RECORDED DATA START
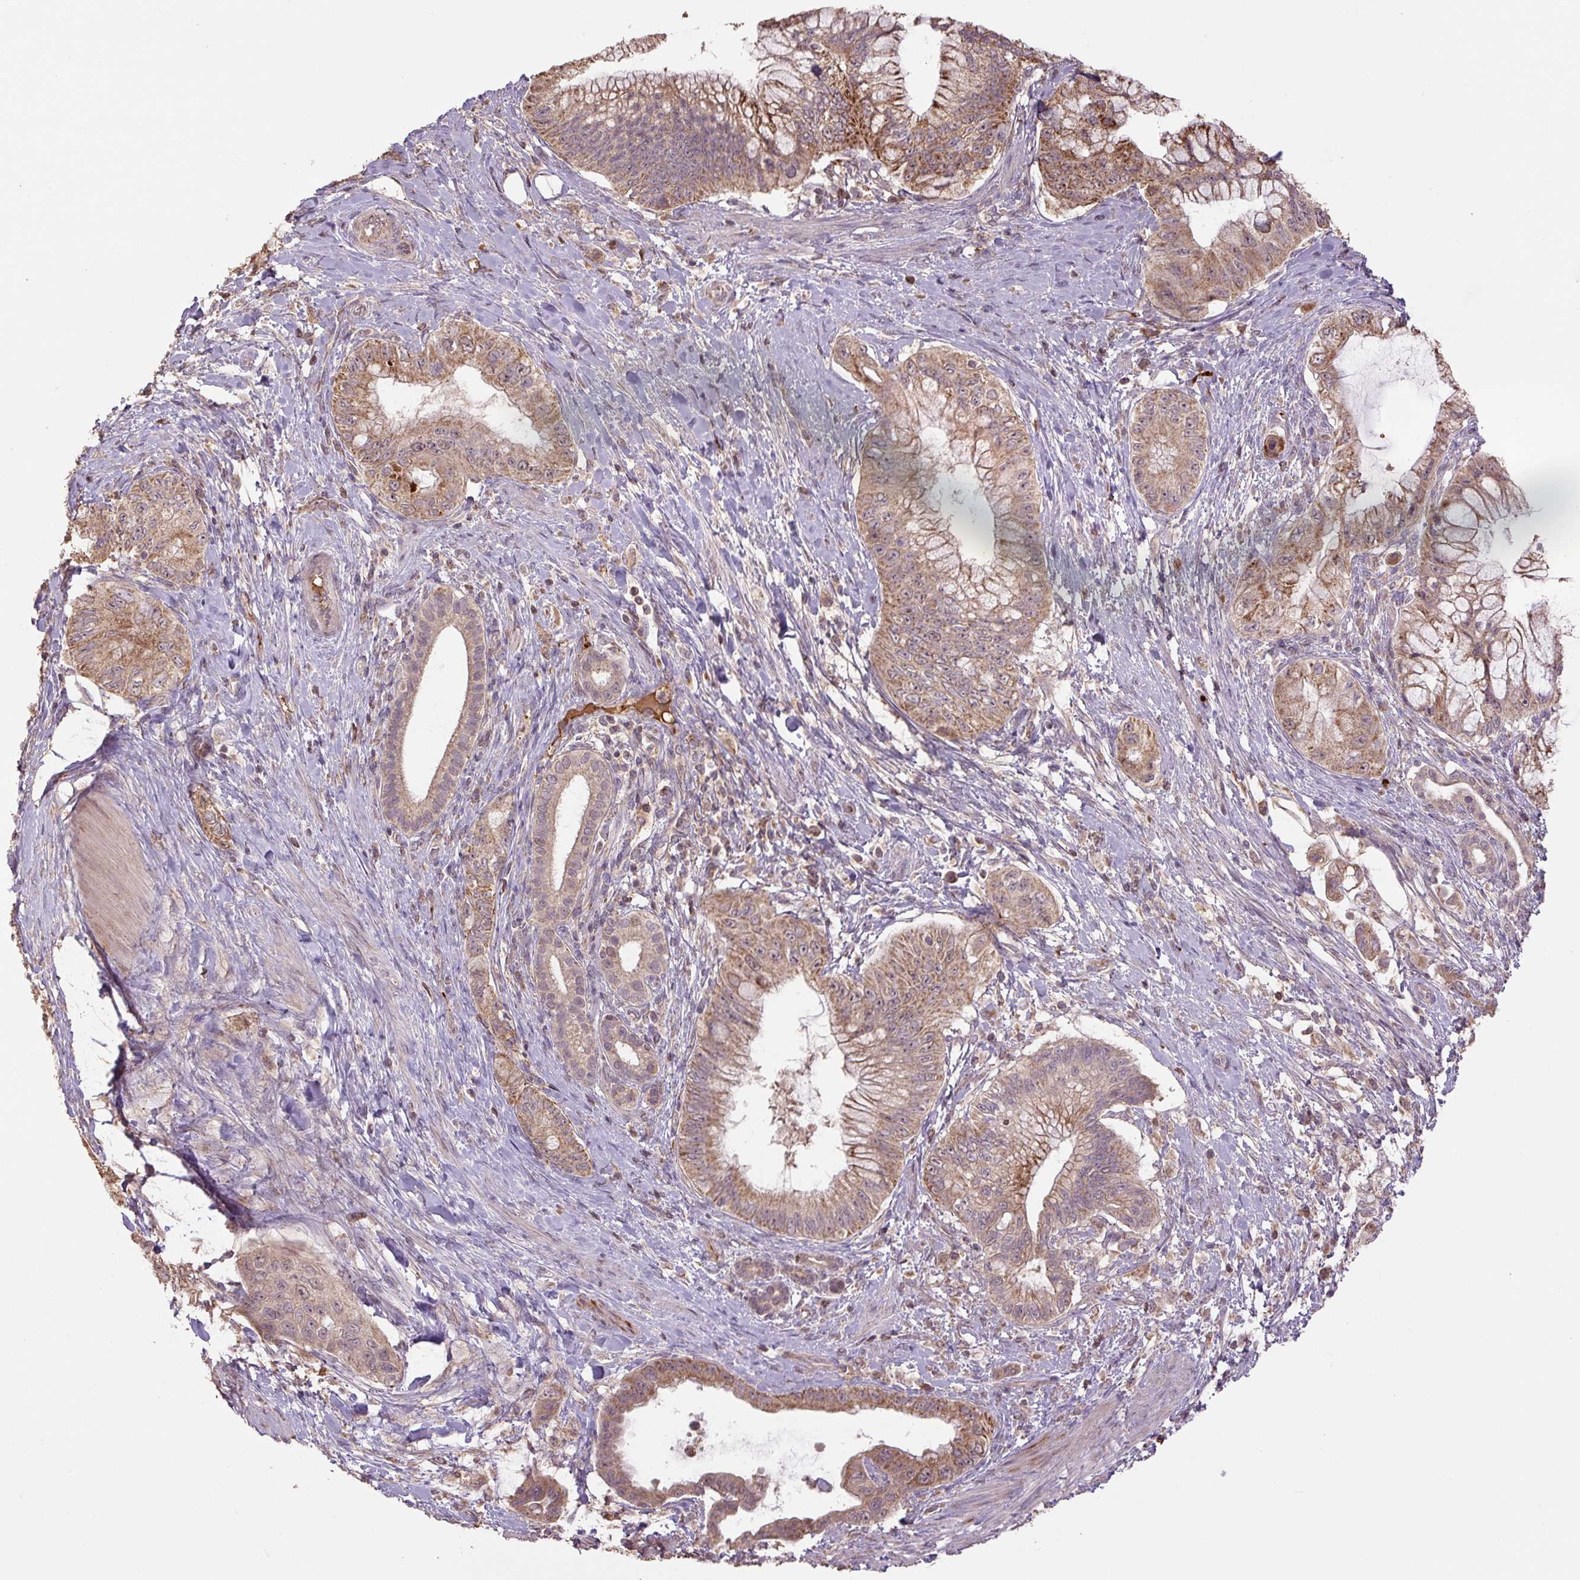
{"staining": {"intensity": "moderate", "quantity": ">75%", "location": "cytoplasmic/membranous"}, "tissue": "pancreatic cancer", "cell_type": "Tumor cells", "image_type": "cancer", "snomed": [{"axis": "morphology", "description": "Adenocarcinoma, NOS"}, {"axis": "topography", "description": "Pancreas"}], "caption": "A brown stain highlights moderate cytoplasmic/membranous staining of a protein in human adenocarcinoma (pancreatic) tumor cells.", "gene": "TMEM160", "patient": {"sex": "male", "age": 48}}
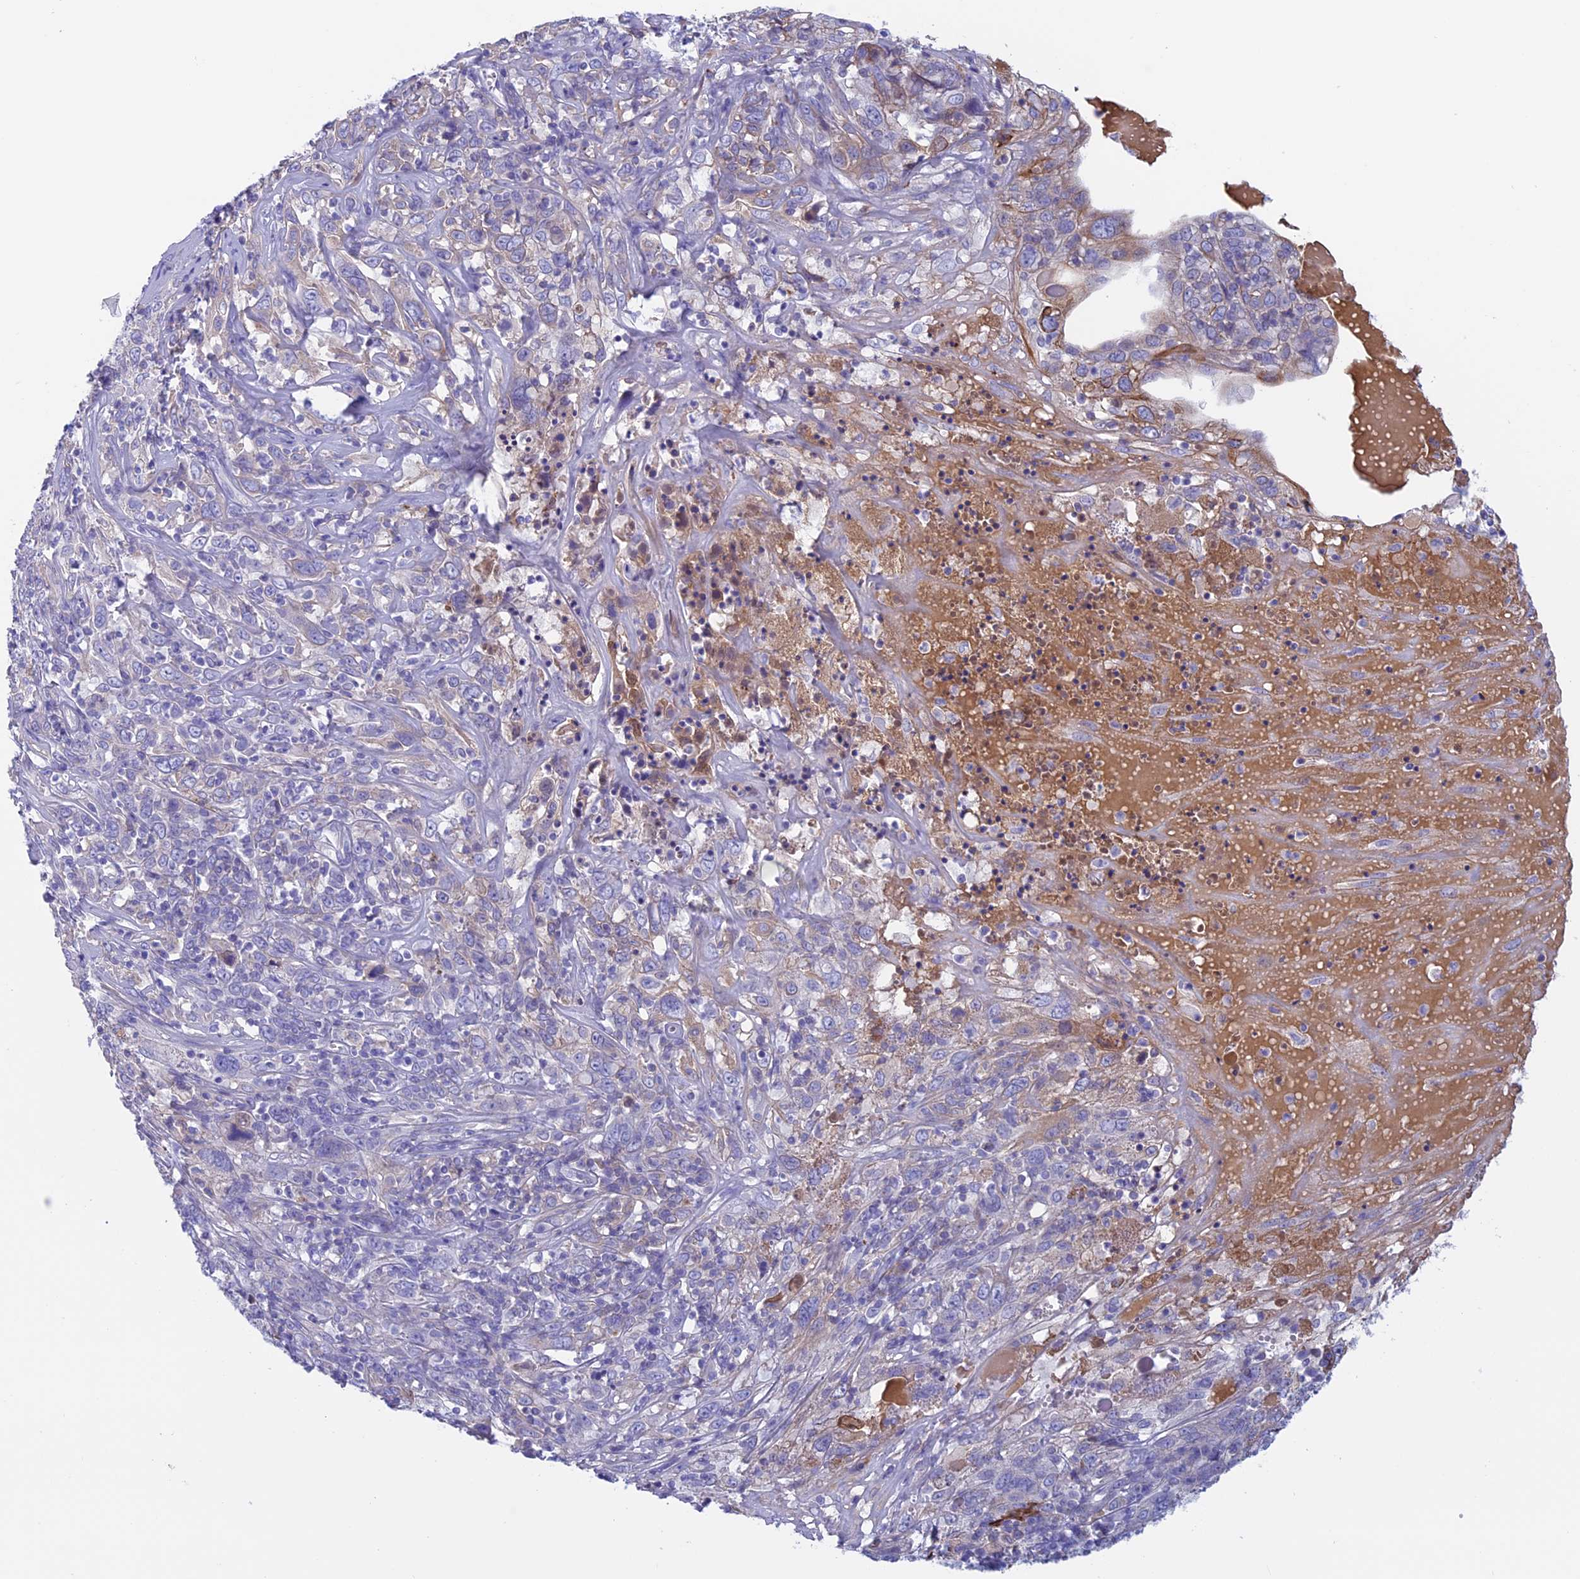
{"staining": {"intensity": "weak", "quantity": "<25%", "location": "cytoplasmic/membranous"}, "tissue": "cervical cancer", "cell_type": "Tumor cells", "image_type": "cancer", "snomed": [{"axis": "morphology", "description": "Squamous cell carcinoma, NOS"}, {"axis": "topography", "description": "Cervix"}], "caption": "Immunohistochemical staining of cervical cancer (squamous cell carcinoma) exhibits no significant expression in tumor cells. (Brightfield microscopy of DAB (3,3'-diaminobenzidine) immunohistochemistry at high magnification).", "gene": "ANGPTL2", "patient": {"sex": "female", "age": 46}}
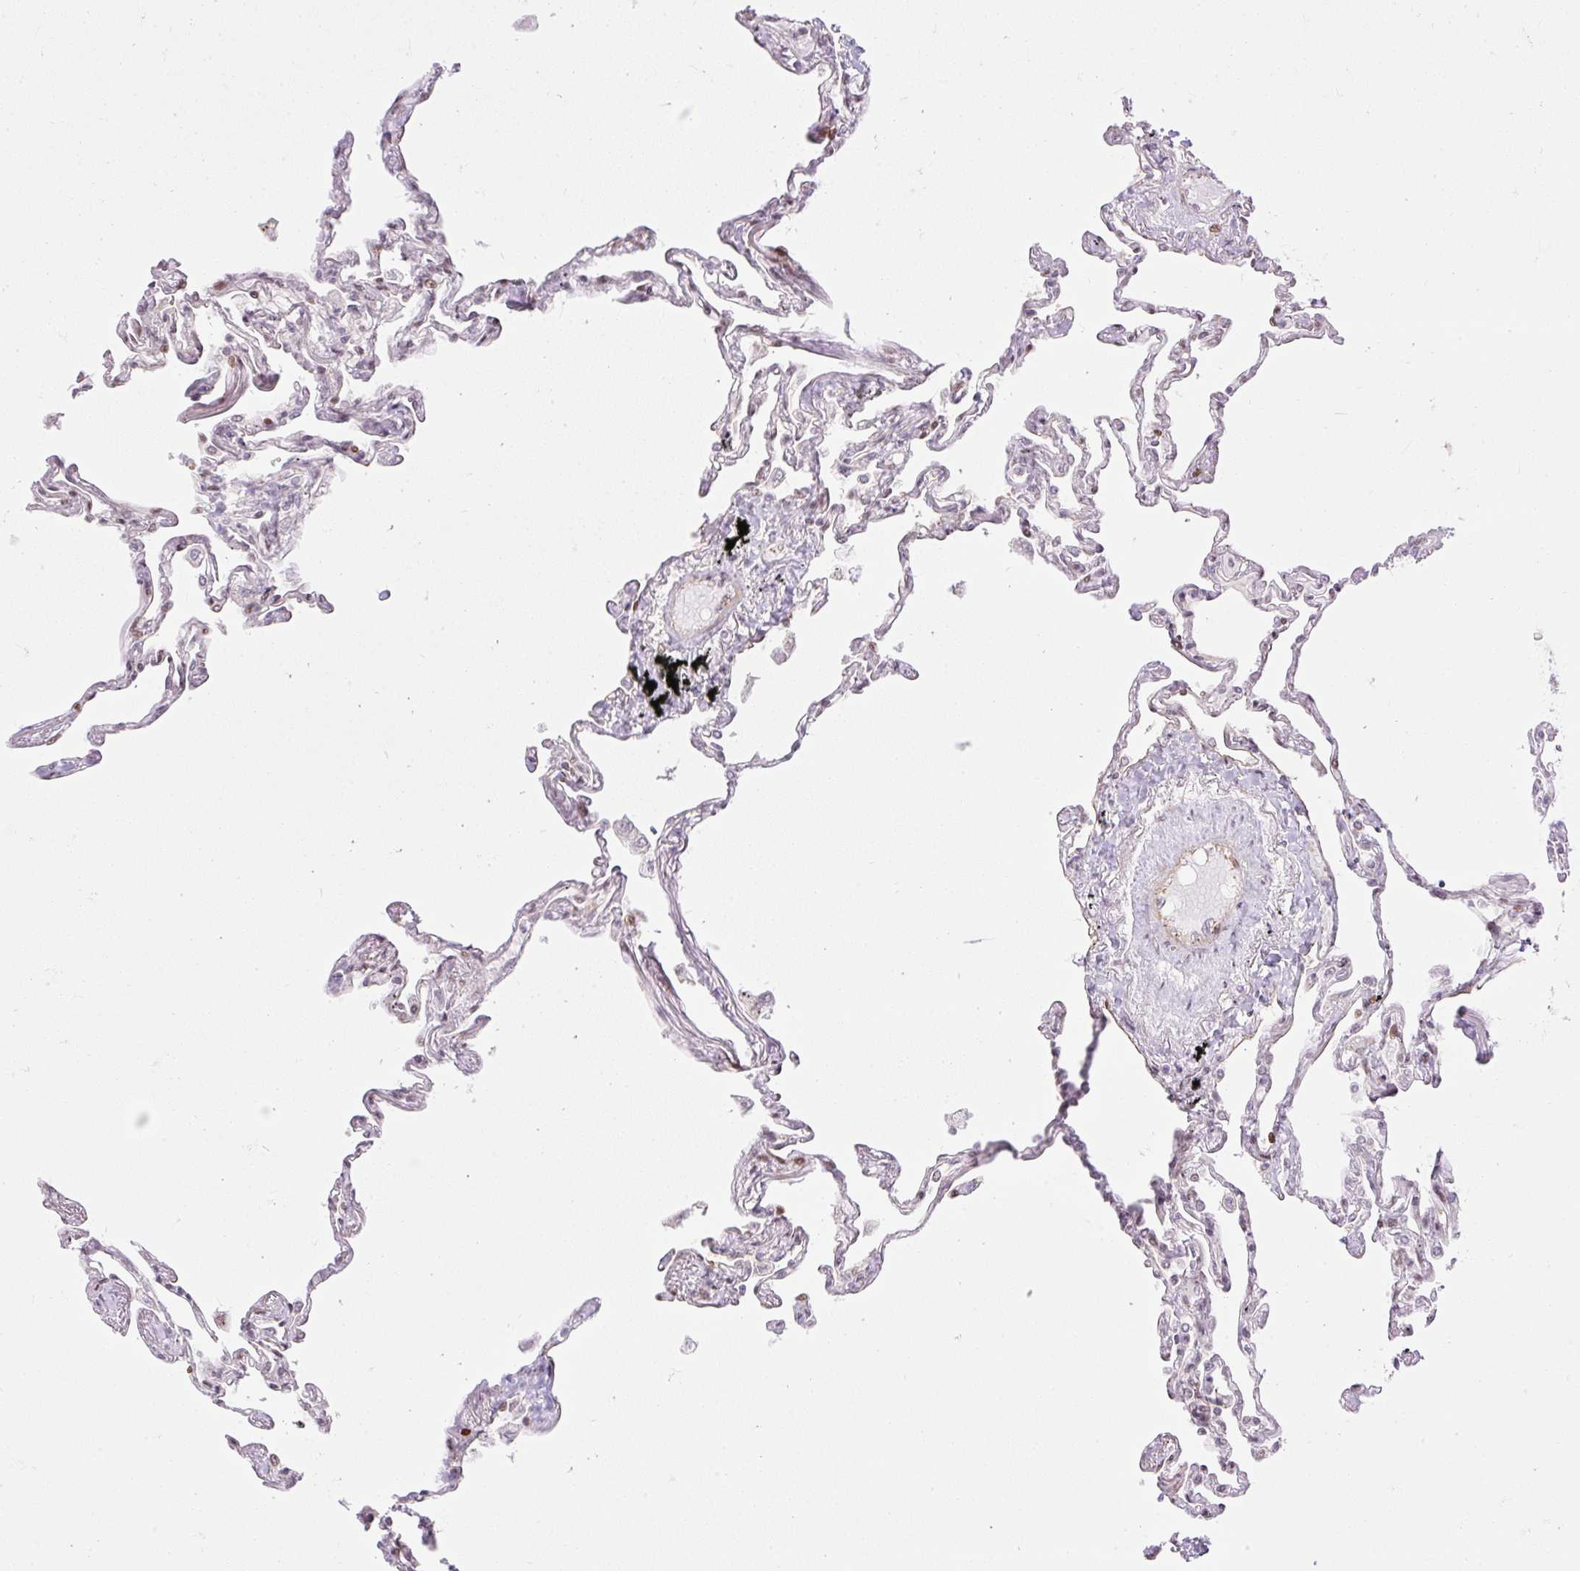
{"staining": {"intensity": "moderate", "quantity": "25%-75%", "location": "nuclear"}, "tissue": "lung", "cell_type": "Alveolar cells", "image_type": "normal", "snomed": [{"axis": "morphology", "description": "Normal tissue, NOS"}, {"axis": "topography", "description": "Lung"}], "caption": "Alveolar cells reveal medium levels of moderate nuclear staining in approximately 25%-75% of cells in normal human lung.", "gene": "RIPPLY3", "patient": {"sex": "female", "age": 67}}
RECORDED DATA END
_THE TASK_: The answer is the full listing above, repeated exactly, with its pictures removed.

_EXERCISE RESPONSE_:
{"staining": {"intensity": "moderate", "quantity": ">75%", "location": "cytoplasmic/membranous"}, "tissue": "pancreatic cancer", "cell_type": "Tumor cells", "image_type": "cancer", "snomed": [{"axis": "morphology", "description": "Adenocarcinoma, NOS"}, {"axis": "topography", "description": "Pancreas"}], "caption": "A brown stain highlights moderate cytoplasmic/membranous staining of a protein in human adenocarcinoma (pancreatic) tumor cells.", "gene": "TMEM160", "patient": {"sex": "male", "age": 48}}
{"staining": {"intensity": "weak", "quantity": "<25%", "location": "cytoplasmic/membranous"}, "tissue": "cervical cancer", "cell_type": "Tumor cells", "image_type": "cancer", "snomed": [{"axis": "morphology", "description": "Squamous cell carcinoma, NOS"}, {"axis": "topography", "description": "Cervix"}], "caption": "Immunohistochemical staining of cervical cancer (squamous cell carcinoma) exhibits no significant expression in tumor cells. (Brightfield microscopy of DAB (3,3'-diaminobenzidine) immunohistochemistry at high magnification).", "gene": "ANGPTL2", "patient": {"sex": "female", "age": 46}}
{"staining": {"intensity": "moderate", "quantity": "25%-75%", "location": "nuclear"}, "tissue": "lung", "cell_type": "Alveolar cells", "image_type": "normal", "snomed": [{"axis": "morphology", "description": "Normal tissue, NOS"}, {"axis": "topography", "description": "Lung"}], "caption": "Alveolar cells reveal medium levels of moderate nuclear staining in approximately 25%-75% of cells in normal human lung.", "gene": "RIPPLY3", "patient": {"sex": "female", "age": 67}}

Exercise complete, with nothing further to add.